Tuesday, May 13, 2008
WEEK 1 Class Business
This is my first year attending Rider University and my first time taking a course about gender studies. I never imaged how much gender studies had in relation with sex chromosomes, society, cultural, communication and media. I am very curious to learn more about gender studies and how it’s a part of your everyday life. While reading the text I came across Psychodynamic Theories of Gender Development that caught my attention. When I was growing up I never identified with my mother I always tagged alone wherever my father went. He would go and play sports and I too would go. I developed a like for sports, wrestling, tree climbing, playing video games, and doing whatever the boys did. Even though I started to like what most boys at that aged liked I still knew I was a lady and had to act like one.

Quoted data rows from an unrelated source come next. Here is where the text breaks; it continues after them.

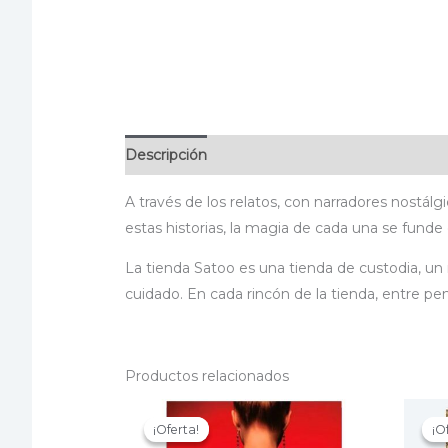
Descripción
Información adicional
Especif
A través de los relatos, con narradores nostálg
estas historias, la magia de cada una se funde 
La tienda Satoo es una tienda de custodia, un
cuidado. En cada rincón de la tienda, entre p
Productos relacionados
¡Oferta!
¡Oferta!
¡O
¡O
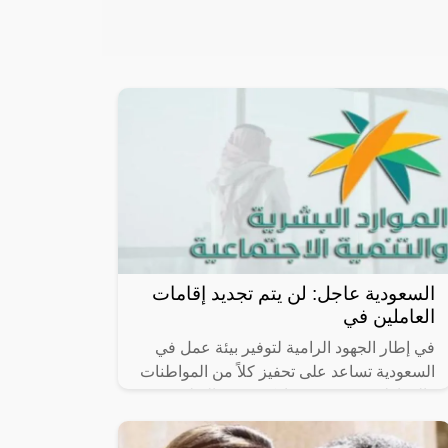
السعودية عاجل: لن يتم تجديد إقامات
العاملين في
في إطار الجهود الرامية لتوفير بيئة عمل في
السعودية تساعد على تحفيز كلاً من المواطنات
والمواطنين وتعزيز مشاركتهم في التطوير
الاقتصادي مساهمتهم في سوق العمل،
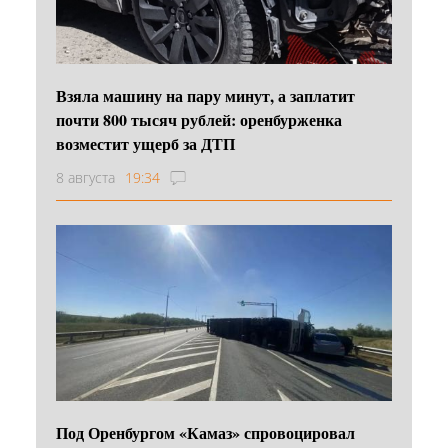
Взяла машину на пару минут, а заплатит
почти 800 тысяч рублей: оренбурженка
возместит ущерб за ДТП
8 августа
19:34
Под Оренбургом «Камаз» спровоцировал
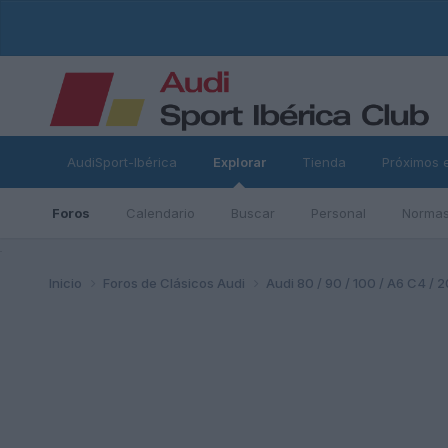
AudiSport-Ibérica
Explorar
Tienda
Próximos 
Foros
Calendario
Buscar
Personal
Normas
ad
Inicio
Foros de Clásicos Audi
Audi 80 / 90 / 100 / A6 C4 / 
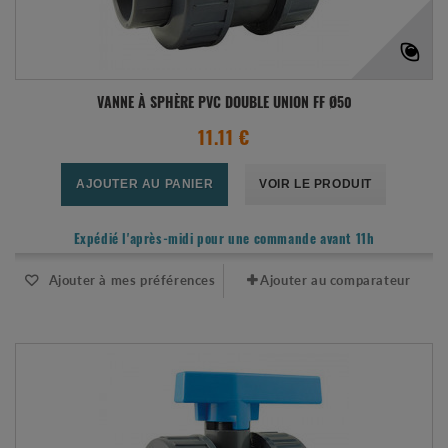
VANNE À SPHÈRE PVC DOUBLE UNION FF Ø50
11.11 €
AJOUTER AU PANIER
VOIR LE PRODUIT
Expédié l'après-midi pour une commande avant 11h
Ajouter à mes préférences
Ajouter au comparateur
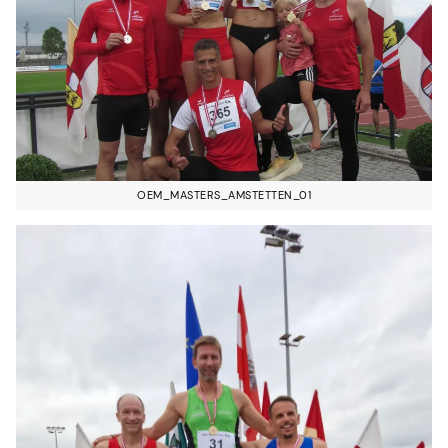
OEM_MASTERS_AMSTETTEN_01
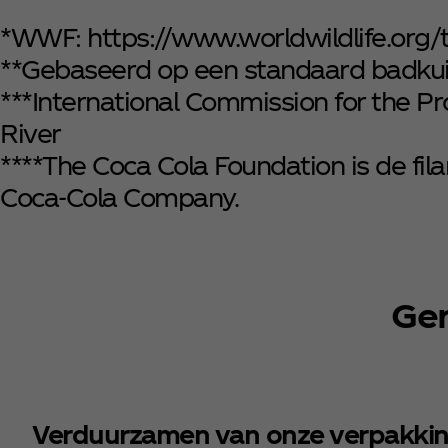
*WWF: https://www.worldwildlife.org/t
**Gebaseerd op een standaard badkuip
***International Commission for the P
River
****The Coca Cola Foundation is de fil
Coca‑Cola Company.
Ger
Verduurzamen van onze verpakki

My mother always made sure I behaved like a lady no matter who was around me. However, when mom was not around I bonded with the guys. Don’t get me wrong I love dressing like a girl and loved barbies. I just always found myself clicking more with the guys then with the girls. Now that I’m 24 years old, I see myself being closer to my mother more than I ever was. I do more girlie stuff with her now; go shopping, get spa treatments, get our hair and makeup done etc. , but yet I still love sports, I just no longer need to feel like one of the guys. However, I still feel I am more like my father and go to him first for advice.